After a night on a real bed, which will be the last one for over a week, we drove the remaining hour to Brushwood. First we registered for Sirius Rising, which is a festival prior to Starwood. Then we drove back to find the CAWmunity site and began to lug our camping equipment. I saw Jack and he came to try and help me find a site. He took a mattock and dug up and leveled the small hill, broke up the roots, and even raked it level. It was great. Then he helped me put my tent up. What a sweetie!
I took a tin star, duct-taped a glow-in-the-dark star to it, and attached it to a spring. It tickled my funny bone as a symbol for StarSpring Nest. I hung it from a line by the tent but wasn't as satisfied with it as I thought I would be. For one it didn't really glow in the dark much, and for two I couldn't get it to be in the right place near the tent. Oh well.
I feel strange and unsettled now like I should be doing something, going somewhere, something. I called Tom to let him know that we were there and forgot to turn the phone off for about an hour. The charge only lasts about 12 hours, I think, so I better remember it.
Phoenix and I walked around trying to get a feel for where some of the workshops were being held. It was a bit confusing. We found the Runestead where a workshop was about to start, one we weren't going to. The person seemed familiar. I thought it might be Kenny Klein but it had been a long time since I had seen him and he didn't have a shaved head when I knew him. He told us that the workshop locations and names would change for Starwood. That seems rather confusing to me but at least we got some idea. Then we found the site that Phoenix was looking for and I decided to go to the Ritual of Release with her. When we arrived the facilitator rattled us into the circle area, rattled to cleanse our auras, and then gave a very quick overview of what was happening. There was a gourd in the center and people were putting pebbles representing something that they wanted to release from their lives. Some spoke of what they were releasing and some did not. I chose to try and release the grief at the loss of a 20-year friendship and magickal relationship that broke up almost 10 years ago but still affects me now. She pointed out that there might be fear of forming new relationships and she was right. I put that into the gourd as well. It was a simple ritual but a good one, I thought. Then she gave us each a feather in token of our bravery in working the release. I felt better.

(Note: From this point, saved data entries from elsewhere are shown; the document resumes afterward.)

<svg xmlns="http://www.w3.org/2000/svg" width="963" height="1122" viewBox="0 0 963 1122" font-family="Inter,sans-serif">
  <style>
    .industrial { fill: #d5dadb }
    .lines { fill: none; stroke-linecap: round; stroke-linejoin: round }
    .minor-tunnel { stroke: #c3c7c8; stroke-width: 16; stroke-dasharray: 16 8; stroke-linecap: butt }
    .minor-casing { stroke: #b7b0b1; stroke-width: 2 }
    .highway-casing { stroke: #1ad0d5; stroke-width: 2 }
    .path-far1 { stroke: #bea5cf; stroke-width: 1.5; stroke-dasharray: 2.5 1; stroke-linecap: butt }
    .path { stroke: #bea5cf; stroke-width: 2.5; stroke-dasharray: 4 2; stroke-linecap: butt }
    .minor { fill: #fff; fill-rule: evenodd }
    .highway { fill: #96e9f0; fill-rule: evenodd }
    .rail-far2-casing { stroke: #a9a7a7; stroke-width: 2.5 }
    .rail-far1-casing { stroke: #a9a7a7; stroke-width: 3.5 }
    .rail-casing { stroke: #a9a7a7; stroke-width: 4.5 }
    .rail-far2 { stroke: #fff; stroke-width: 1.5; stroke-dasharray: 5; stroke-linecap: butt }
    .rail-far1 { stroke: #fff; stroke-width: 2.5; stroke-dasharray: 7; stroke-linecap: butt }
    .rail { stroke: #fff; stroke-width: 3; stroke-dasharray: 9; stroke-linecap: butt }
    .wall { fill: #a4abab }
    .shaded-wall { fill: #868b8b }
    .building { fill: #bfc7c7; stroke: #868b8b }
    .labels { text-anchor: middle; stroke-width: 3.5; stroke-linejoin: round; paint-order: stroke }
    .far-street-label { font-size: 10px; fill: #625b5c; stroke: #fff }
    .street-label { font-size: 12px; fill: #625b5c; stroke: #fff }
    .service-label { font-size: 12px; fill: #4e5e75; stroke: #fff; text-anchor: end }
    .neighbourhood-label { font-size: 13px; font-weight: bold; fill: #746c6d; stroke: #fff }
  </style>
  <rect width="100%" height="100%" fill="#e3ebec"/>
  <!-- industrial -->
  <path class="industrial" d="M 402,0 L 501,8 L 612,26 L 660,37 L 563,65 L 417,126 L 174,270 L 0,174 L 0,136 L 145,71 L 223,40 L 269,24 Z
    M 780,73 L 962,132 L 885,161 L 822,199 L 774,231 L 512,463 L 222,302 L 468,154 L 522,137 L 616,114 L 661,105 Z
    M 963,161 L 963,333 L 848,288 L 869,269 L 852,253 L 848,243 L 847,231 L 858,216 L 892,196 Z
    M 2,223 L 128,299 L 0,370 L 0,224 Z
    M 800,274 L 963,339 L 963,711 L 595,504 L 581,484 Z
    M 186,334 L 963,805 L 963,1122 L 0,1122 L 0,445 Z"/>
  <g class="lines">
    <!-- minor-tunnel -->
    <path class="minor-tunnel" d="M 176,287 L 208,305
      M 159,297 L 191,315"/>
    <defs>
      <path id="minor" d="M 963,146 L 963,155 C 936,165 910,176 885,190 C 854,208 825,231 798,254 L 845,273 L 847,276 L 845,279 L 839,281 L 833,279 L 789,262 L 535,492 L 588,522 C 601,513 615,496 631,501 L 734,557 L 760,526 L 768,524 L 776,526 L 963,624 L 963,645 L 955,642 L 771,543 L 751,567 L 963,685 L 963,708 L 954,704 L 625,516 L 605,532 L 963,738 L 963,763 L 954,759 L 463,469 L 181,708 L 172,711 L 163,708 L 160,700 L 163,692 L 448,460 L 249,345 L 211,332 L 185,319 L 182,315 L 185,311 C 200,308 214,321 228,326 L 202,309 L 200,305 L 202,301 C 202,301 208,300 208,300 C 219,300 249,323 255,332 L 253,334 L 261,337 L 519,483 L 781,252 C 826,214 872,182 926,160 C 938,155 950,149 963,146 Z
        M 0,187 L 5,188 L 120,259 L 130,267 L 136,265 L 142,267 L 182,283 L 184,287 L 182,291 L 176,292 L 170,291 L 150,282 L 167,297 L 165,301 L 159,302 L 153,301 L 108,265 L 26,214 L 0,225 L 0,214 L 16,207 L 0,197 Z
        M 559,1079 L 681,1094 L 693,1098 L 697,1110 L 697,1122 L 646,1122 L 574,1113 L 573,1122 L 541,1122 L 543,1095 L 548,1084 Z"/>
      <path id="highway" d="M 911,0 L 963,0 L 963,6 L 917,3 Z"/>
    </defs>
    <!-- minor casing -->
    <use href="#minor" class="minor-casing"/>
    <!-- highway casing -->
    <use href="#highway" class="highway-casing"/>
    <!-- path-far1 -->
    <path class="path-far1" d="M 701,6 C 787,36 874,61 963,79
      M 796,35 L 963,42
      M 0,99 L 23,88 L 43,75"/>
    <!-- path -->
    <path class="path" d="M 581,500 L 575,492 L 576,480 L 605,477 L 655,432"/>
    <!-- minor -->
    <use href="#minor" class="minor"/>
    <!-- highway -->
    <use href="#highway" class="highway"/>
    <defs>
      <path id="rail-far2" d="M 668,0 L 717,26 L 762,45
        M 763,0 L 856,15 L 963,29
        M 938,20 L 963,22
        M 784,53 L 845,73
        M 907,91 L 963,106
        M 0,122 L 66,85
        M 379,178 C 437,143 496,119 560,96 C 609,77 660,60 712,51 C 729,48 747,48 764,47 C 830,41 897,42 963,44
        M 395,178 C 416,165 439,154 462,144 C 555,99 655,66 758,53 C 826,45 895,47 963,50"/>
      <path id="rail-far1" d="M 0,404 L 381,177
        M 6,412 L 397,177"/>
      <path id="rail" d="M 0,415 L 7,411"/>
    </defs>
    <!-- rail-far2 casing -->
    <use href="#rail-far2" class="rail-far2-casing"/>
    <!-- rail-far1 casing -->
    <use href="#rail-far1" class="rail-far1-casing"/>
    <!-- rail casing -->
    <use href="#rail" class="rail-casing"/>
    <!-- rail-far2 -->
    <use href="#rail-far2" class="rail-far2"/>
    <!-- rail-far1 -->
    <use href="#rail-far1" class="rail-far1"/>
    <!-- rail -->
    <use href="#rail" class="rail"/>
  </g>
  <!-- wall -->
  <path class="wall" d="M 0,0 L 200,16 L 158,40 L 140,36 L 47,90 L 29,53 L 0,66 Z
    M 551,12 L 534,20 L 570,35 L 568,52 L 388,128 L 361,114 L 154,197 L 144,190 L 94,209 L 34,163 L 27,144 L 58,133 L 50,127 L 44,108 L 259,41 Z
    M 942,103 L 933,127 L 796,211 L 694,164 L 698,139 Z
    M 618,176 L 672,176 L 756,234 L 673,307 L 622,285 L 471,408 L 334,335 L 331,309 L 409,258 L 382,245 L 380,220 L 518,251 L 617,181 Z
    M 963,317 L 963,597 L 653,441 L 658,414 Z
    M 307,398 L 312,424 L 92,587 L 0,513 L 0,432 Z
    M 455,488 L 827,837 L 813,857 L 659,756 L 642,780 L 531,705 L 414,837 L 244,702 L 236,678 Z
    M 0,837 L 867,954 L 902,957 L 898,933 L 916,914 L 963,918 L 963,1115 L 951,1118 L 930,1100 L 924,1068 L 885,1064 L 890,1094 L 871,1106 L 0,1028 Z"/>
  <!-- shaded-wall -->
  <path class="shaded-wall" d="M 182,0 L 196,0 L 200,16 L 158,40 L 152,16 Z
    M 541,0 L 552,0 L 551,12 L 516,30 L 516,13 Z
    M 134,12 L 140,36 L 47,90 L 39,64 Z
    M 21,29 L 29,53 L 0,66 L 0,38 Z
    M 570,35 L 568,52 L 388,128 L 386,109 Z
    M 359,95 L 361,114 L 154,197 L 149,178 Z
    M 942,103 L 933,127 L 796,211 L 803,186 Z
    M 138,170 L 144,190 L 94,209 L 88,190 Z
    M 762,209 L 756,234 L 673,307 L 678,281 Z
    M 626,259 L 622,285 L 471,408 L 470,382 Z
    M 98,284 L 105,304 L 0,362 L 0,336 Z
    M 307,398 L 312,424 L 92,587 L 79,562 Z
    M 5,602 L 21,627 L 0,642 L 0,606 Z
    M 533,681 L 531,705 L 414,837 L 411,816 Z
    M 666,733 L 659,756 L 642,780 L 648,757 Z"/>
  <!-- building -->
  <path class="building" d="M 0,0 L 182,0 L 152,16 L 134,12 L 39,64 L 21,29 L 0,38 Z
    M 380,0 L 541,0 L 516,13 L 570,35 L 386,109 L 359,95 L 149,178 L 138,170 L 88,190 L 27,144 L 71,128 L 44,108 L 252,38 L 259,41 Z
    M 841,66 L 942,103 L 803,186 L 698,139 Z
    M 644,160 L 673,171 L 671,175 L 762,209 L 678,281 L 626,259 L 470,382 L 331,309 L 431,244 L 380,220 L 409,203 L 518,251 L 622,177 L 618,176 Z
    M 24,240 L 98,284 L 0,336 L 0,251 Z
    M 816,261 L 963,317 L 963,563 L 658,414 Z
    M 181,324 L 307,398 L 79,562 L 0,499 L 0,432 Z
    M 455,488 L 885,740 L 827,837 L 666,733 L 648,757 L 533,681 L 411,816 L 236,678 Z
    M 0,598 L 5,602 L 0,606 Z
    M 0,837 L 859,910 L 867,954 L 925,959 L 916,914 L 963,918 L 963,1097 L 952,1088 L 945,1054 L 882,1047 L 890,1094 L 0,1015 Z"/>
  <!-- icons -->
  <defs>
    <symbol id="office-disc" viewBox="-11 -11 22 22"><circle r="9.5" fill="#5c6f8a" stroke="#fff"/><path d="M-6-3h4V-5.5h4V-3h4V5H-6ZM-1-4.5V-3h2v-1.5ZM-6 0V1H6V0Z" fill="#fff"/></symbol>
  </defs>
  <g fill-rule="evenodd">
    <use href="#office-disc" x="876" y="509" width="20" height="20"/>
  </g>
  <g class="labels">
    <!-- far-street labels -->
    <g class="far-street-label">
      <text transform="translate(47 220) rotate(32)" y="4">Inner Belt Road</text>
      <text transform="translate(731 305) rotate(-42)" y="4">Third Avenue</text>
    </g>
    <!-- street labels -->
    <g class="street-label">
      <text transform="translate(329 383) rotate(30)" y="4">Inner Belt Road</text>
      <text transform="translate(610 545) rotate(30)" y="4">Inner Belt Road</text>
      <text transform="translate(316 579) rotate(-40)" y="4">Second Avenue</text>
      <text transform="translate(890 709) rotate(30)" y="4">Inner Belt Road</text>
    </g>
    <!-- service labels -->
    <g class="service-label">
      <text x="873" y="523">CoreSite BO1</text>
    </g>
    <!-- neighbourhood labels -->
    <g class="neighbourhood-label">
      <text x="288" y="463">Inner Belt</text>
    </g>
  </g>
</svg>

Later I went to a Maze Walking workshop (an ancient way of traveling without going very far) by Gretchen Schork. An older plump woman with a Microsoft cap on and orange-patterned loose pants sat on the north stage and talked in a dynamic manner. She was clearly enthusiastic about her topic and spoke of having been designing and sewing mazes for over 20 years. By maze she really means something with one continuous path, a labyrinth, and not a maze with multiple paths and dead ends. With a labyrinth one can't get lost. One just follows the path to the center and back out, again. I arrived a few minutes late but she was already talking about how magick is accomplished through the 4 worlds: physical, emotional or astral, creative or realm of the pantheons of Gods, and spiritual or realm of Deity. She also said that humans were designed to work on just those 4 worlds, which is something I really disagree with. She also talked about being a beacon of light to others as magicians.
I found the labyrinths that she brought to be quite interesting. They were generally small, perhaps 10'x10' with paths about 8" wide. But this makes them portable. They were sewn with loops that could be staked down for walking. She showed us 7 mazes that she had done to incorporate the planetary energies in a magickal working. She had taken the glyphs and then outlined them to create a path to walk. Walking deosil increased the planetary energies in one's life while walking widdershins decreased the energies. Walking any pattern, she said, built the energy into oneself. She felt that there should be about 6-9 months between walkings. That was to allow the magick and the energies to be integrated.
Gretchen also talked about finding one's purpose in life, and how it is as if everything comes together and you know exactly what you are here to do. I found it depressing. At 50, I have had a number of moments in my life where it seemed I knew what I was here for but none of them now seem to be it. The one thing that has been constant is that I have believed I was "called" to be a priestess but that doesn't produce an income and I don't know how to manage to do both. In the Fall I will have to get a job, hopefully part-time only at first, but that will take time away from working on my priestess skills and as a priestess.
I was talking with Jack and someone else and mentioned that I expected to be a CAW priestess in about a year, if all went well. Jack said longer than a year. It felt funny at the time but as I think about it now I wonder what that was about. He doesn't think I'm ready? Some other clergy member has said something about it? Anyway it didn't feel good. I am going to have to talk to him about that. I know that what happens with other clergy is probably confidential but I am going to ask him anyway and he can decide how much and what he can tell me for himself.
Lyn and Kira arrived and I followed them about and watched them put up their tent. I was only one of a crowd though:) They are such dolls, who could resist? And why resist? Charm, beauty, and intelligence in such kind packages. Their strength is particularly attractive to me and to the other fans, who stood around watching, or got in there and helped.